Храм был полон народа, и поначалу Несса боялась, что ее тут задавят, – все-таки за время земной жизни навык общения с толпами людей она утратила. Однако места хватило всем, люди расположились на чистом мраморе пола и приготовились к молитве. Несса подумала, что, с земной точки зрения, молебен выглядит странно: собрался народ, уткнулся в пол задницами к небу и просит несуществующего бога выполнить их желания. «Я не на Земле», – напомнила она самой себе и закрыла глаза.

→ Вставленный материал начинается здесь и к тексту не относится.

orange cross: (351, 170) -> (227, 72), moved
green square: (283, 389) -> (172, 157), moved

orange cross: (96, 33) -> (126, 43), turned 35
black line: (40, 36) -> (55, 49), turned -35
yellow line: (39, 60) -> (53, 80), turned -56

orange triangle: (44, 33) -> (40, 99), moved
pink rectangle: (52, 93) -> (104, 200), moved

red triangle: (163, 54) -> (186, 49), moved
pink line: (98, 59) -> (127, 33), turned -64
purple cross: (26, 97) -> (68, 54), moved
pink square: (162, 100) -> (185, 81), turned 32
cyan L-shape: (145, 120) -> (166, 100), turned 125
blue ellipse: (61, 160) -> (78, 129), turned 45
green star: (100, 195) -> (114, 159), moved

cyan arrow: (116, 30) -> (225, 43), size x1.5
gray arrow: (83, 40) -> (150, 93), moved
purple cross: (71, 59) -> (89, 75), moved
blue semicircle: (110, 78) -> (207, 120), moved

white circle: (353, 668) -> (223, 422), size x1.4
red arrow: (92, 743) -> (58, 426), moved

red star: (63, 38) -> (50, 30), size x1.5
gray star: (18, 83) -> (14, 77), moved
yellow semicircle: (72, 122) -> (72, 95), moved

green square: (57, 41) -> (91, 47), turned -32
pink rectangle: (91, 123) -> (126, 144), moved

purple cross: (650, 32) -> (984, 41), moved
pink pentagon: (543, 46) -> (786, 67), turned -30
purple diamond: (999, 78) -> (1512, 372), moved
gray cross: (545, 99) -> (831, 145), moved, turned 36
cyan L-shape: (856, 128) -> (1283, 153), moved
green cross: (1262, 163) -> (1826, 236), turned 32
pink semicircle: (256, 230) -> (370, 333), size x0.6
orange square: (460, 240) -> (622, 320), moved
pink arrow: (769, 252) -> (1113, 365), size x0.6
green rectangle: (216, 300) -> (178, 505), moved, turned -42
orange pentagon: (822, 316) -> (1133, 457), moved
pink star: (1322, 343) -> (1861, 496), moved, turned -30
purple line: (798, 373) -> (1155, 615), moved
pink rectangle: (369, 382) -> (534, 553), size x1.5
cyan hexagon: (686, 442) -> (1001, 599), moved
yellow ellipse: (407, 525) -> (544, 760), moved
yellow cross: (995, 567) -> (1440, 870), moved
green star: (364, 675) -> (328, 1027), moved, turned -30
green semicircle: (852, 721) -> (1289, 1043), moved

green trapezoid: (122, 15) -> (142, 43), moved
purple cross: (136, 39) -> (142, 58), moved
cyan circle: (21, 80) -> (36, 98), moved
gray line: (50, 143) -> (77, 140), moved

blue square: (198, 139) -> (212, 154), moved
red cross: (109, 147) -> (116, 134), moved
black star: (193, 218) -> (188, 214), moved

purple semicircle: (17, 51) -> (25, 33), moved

Олег не верил в бога и никогда не молился. Он был историком и лучше других знал о том, какие силы на самом деле управляют людскими жизнями – особенно в тоталитарной Гармонии. Но незадолго до того, как он пошел в библиотеку искать замятинский роман, Несса надела на его шею серебряную цепочку с крестом – и Олег, что удивительно, отнесся к этому очень серьезно и не возражал. С ней он и отправился в Туннель, только, увы, серебряный бог не защитил его. И теперь где-то на голом камне, затерявшемся в глубинах космоса, лежит человеческий скелет в жалких лохмотьях защитного костюма, и среди белых костей в свете равнодушных звезд проблескивает серебро – как надежда и память.

– Заступник всемогущий, всемилостивый и всезнающий, услышь мои слова. Из глубин тьмы мирской взываю к Тебе и на Тебя одного уповаю. Прости, что снова надоедаю Тебе своими заботами и бедами, но Ты единственный можешь услышать меня в пустоте скорби и одиночества. Не оставь меня, Владыка небесный, ибо я тону в океане греха и порока. Ты, единый, человеколюбие, милостью своей примешь мое раскаяние и утешишь, дав надежду. Я не боюсь ни ужасов ночи, ни зла, помрачающего день, и пройду долиной смертной тени, не закрыв глаза перед небытием. Одно лишь страшно – что Ты оставишь меня и омрачится лицо Твое при звуке моего грешного имени.